Dragos Platform must accept the DOD CAC or other PKI credential for identity management and personal authentication.

Overview

Finding ID	Version	Rule ID	IA Controls	Severity
V-271034	DRAG-OT-001750	SV-271034r1057745_rule		Medium

Description

The use of Personal Identity Verification (PIV) credentials facilitates standardization and reduces the risk of unauthorized access. PIV credentials are those credentials issued by federal agencies that conform to FIPS Publication 201 and supporting guidance documents. OMB Memorandum 11-11 requires federal agencies to continue implementing the requirements specified in HSPD-12 to enable agency-wide use of PIV credentials.
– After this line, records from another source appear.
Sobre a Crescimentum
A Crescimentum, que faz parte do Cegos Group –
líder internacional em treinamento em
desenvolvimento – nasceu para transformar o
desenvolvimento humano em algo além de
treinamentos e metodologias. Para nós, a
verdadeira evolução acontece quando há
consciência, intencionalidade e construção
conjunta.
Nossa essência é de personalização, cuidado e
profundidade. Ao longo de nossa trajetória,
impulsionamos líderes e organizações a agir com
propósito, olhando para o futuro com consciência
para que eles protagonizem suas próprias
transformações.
Satisfies: SRG-APP-000402, SRG-APP-000403, SRG-APP-000391, SRG-APP-000392, SRG-APP-000402, SRG-APP-000403, SRG-APP-000177, SRG-APP-000176, SRG-APP-000175, SRG-APP-000401

STIG	Date
Dragos Platform 2.x Security Technical Implementation Guide	2024-12-23

Details

Check Text (C-75077r1057743_chk)

Verify that Dragos is configured to use the DOD CAC or other PKI credential to log in to the application.

Log in to the application.

If DOD CAC or other PKI is not configured, this is a finding.

Fix Text (F-74978r1057744_fix)

Configure an SSO proxy service using LDAP to provide PKI credentials.